### ASSIGNMENT
All of the data below should be written out again exactly.

### THE RECORDS
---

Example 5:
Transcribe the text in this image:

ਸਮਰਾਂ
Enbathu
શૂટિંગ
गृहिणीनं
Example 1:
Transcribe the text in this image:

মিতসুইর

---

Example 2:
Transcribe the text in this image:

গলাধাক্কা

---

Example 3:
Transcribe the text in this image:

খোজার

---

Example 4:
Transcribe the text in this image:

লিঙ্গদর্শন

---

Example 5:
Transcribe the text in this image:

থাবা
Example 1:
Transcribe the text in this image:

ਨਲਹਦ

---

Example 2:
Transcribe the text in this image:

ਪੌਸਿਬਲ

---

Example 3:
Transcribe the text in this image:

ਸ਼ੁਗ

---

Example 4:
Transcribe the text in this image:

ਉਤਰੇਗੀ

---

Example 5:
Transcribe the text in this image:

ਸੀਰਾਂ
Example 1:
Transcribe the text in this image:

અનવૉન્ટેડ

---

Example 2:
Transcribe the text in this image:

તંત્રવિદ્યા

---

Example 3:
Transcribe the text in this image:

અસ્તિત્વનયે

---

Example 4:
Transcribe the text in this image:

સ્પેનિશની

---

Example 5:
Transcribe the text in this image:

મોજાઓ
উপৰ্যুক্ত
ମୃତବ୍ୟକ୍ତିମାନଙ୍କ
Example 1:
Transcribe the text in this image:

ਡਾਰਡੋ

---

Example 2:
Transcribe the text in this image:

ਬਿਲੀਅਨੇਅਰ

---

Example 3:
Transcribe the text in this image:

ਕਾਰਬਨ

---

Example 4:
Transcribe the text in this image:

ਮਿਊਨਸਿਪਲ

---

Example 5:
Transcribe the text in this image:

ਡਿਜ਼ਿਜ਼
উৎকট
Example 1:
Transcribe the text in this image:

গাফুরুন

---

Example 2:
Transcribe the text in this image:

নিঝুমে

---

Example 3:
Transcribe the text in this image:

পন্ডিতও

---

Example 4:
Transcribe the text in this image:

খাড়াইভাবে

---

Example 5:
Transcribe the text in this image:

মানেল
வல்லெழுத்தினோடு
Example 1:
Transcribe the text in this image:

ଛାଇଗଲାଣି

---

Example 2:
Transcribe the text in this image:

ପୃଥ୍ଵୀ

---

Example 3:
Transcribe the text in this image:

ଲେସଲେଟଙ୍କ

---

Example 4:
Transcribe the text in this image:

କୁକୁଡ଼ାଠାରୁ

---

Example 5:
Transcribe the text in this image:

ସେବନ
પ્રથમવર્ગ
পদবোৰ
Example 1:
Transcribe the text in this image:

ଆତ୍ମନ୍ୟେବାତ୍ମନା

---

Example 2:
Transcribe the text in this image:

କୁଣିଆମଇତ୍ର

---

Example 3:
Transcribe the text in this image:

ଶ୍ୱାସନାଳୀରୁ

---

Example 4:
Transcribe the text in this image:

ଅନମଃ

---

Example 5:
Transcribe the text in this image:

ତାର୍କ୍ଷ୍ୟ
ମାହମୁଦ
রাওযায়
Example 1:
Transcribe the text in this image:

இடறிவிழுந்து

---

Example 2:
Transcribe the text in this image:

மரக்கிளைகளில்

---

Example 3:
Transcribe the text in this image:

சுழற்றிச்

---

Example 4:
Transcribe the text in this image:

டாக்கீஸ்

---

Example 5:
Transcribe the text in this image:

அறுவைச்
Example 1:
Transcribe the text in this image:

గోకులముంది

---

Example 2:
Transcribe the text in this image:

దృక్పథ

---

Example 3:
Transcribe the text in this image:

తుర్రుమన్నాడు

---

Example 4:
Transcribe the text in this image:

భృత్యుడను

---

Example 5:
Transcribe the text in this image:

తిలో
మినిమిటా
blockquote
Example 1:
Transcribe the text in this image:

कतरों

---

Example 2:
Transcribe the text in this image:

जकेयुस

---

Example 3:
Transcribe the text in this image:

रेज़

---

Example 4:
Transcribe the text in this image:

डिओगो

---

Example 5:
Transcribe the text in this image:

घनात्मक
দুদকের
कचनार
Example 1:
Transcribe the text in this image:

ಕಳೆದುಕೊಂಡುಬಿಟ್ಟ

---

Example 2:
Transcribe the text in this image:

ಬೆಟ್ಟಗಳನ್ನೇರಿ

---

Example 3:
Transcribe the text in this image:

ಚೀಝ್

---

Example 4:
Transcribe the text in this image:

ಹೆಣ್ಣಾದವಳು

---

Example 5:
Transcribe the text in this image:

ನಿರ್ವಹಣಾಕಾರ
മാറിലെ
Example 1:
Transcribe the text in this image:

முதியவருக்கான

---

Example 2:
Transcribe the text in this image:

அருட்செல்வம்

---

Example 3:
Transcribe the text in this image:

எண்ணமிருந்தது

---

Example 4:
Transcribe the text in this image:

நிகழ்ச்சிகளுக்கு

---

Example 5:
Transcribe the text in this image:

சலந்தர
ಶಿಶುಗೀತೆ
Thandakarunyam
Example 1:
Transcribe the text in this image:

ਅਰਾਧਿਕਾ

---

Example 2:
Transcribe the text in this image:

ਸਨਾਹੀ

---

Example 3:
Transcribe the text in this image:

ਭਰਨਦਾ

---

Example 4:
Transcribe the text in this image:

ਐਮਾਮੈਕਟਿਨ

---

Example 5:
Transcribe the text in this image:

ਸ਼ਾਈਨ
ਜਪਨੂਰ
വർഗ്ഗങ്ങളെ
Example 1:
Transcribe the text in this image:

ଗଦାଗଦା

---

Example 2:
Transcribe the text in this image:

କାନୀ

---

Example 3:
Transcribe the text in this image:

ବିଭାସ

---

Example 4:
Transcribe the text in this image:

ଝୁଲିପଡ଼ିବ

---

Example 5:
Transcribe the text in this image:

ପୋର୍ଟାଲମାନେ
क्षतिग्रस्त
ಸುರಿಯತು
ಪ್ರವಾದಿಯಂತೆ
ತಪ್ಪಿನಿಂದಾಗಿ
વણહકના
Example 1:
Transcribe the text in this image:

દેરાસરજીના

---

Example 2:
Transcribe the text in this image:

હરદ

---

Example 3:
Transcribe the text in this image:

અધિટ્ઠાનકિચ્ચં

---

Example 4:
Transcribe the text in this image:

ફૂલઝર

### EXERCISE RESPONSE
---

Example 5:
Transcribe the text in this image:

ਸਮਰਾਂ
Enbathu
શૂટિંગ
गृहिणीनं
Example 1:
Transcribe the text in this image:

মিতসুইর

---

Example 2:
Transcribe the text in this image:

গলাধাক্কা

---

Example 3:
Transcribe the text in this image:

খোজার

---

Example 4:
Transcribe the text in this image:

লিঙ্গদর্শন

---

Example 5:
Transcribe the text in this image:

থাবা
Example 1:
Transcribe the text in this image:

ਨਲਹਦ

---

Example 2:
Transcribe the text in this image:

ਪੌਸਿਬਲ

---

Example 3:
Transcribe the text in this image:

ਸ਼ੁਗ

---

Example 4:
Transcribe the text in this image:

ਉਤਰੇਗੀ

---

Example 5:
Transcribe the text in this image:

ਸੀਰਾਂ
Example 1:
Transcribe the text in this image:

અનવૉન્ટેડ

---

Example 2:
Transcribe the text in this image:

તંત્રવિદ્યા

---

Example 3:
Transcribe the text in this image:

અસ્તિત્વનયે

---

Example 4:
Transcribe the text in this image:

સ્પેનિશની

---

Example 5:
Transcribe the text in this image:

મોજાઓ
উপৰ্যুক্ত
ମୃତବ୍ୟକ୍ତିମାନଙ୍କ
Example 1:
Transcribe the text in this image:

ਡਾਰਡੋ

---

Example 2:
Transcribe the text in this image:

ਬਿਲੀਅਨੇਅਰ

---

Example 3:
Transcribe the text in this image:

ਕਾਰਬਨ

---

Example 4:
Transcribe the text in this image:

ਮਿਊਨਸਿਪਲ

---

Example 5:
Transcribe the text in this image:

ਡਿਜ਼ਿਜ਼
উৎকট
Example 1:
Transcribe the text in this image:

গাফুরুন

---

Example 2:
Transcribe the text in this image:

নিঝুমে

---

Example 3:
Transcribe the text in this image:

পন্ডিতও

---

Example 4:
Transcribe the text in this image:

খাড়াইভাবে

---

Example 5:
Transcribe the text in this image:

মানেল
வல்லெழுத்தினோடு
Example 1:
Transcribe the text in this image:

ଛାଇଗଲାଣି

---

Example 2:
Transcribe the text in this image:

ପୃଥ୍ଵୀ

---

Example 3:
Transcribe the text in this image:

ଲେସଲେଟଙ୍କ

---

Example 4:
Transcribe the text in this image:

କୁକୁଡ଼ାଠାରୁ

---

Example 5:
Transcribe the text in this image:

ସେବନ
પ્રથમવર્ગ
পদবোৰ
Example 1:
Transcribe the text in this image:

ଆତ୍ମନ୍ୟେବାତ୍ମନା

---

Example 2:
Transcribe the text in this image:

କୁଣିଆମଇତ୍ର

---

Example 3:
Transcribe the text in this image:

ଶ୍ୱାସନାଳୀରୁ

---

Example 4:
Transcribe the text in this image:

ଅନମଃ

---

Example 5:
Transcribe the text in this image:

ତାର୍କ୍ଷ୍ୟ
ମାହମୁଦ
রাওযায়
Example 1:
Transcribe the text in this image:

இடறிவிழுந்து

---

Example 2:
Transcribe the text in this image:

மரக்கிளைகளில்

---

Example 3:
Transcribe the text in this image:

சுழற்றிச்

---

Example 4:
Transcribe the text in this image:

டாக்கீஸ்

---

Example 5:
Transcribe the text in this image:

அறுவைச்
Example 1:
Transcribe the text in this image:

గోకులముంది

---

Example 2:
Transcribe the text in this image:

దృక్పథ

---

Example 3:
Transcribe the text in this image:

తుర్రుమన్నాడు

---

Example 4:
Transcribe the text in this image:

భృత్యుడను

---

Example 5:
Transcribe the text in this image:

తిలో
మినిమిటా
blockquote
Example 1:
Transcribe the text in this image:

कतरों

---

Example 2:
Transcribe the text in this image:

जकेयुस

---

Example 3:
Transcribe the text in this image:

रेज़

---

Example 4:
Transcribe the text in this image:

डिओगो

---

Example 5:
Transcribe the text in this image:

घनात्मक
দুদকের
कचनार
Example 1:
Transcribe the text in this image:

ಕಳೆದುಕೊಂಡುಬಿಟ್ಟ

---

Example 2:
Transcribe the text in this image:

ಬೆಟ್ಟಗಳನ್ನೇರಿ

---

Example 3:
Transcribe the text in this image:

ಚೀಝ್

---

Example 4:
Transcribe the text in this image:

ಹೆಣ್ಣಾದವಳು

---

Example 5:
Transcribe the text in this image:

ನಿರ್ವಹಣಾಕಾರ
മാറിലെ
Example 1:
Transcribe the text in this image:

முதியவருக்கான

---

Example 2:
Transcribe the text in this image:

அருட்செல்வம்

---

Example 3:
Transcribe the text in this image:

எண்ணமிருந்தது

---

Example 4:
Transcribe the text in this image:

நிகழ்ச்சிகளுக்கு

---

Example 5:
Transcribe the text in this image:

சலந்தர
ಶಿಶುಗೀತೆ
Thandakarunyam
Example 1:
Transcribe the text in this image:

ਅਰਾਧਿਕਾ

---

Example 2:
Transcribe the text in this image:

ਸਨਾਹੀ

---

Example 3:
Transcribe the text in this image:

ਭਰਨਦਾ

---

Example 4:
Transcribe the text in this image:

ਐਮਾਮੈਕਟਿਨ

---

Example 5:
Transcribe the text in this image:

ਸ਼ਾਈਨ
ਜਪਨੂਰ
വർഗ്ഗങ്ങളെ
Example 1:
Transcribe the text in this image:

ଗଦାଗଦା

---

Example 2:
Transcribe the text in this image:

କାନୀ

---

Example 3:
Transcribe the text in this image:

ବିଭାସ

---

Example 4:
Transcribe the text in this image:

ଝୁଲିପଡ଼ିବ

---

Example 5:
Transcribe the text in this image:

ପୋର୍ଟାଲମାନେ
क्षतिग्रस्त
ಸುರಿಯತು
ಪ್ರವಾದಿಯಂತೆ
ತಪ್ಪಿನಿಂದಾಗಿ
વણહકના
Example 1:
Transcribe the text in this image:

દેરાસરજીના

---

Example 2:
Transcribe the text in this image:

હરદ

---

Example 3:
Transcribe the text in this image:

અધિટ્ઠાનકિચ્ચં

---

Example 4:
Transcribe the text in this image:

ફૂલઝર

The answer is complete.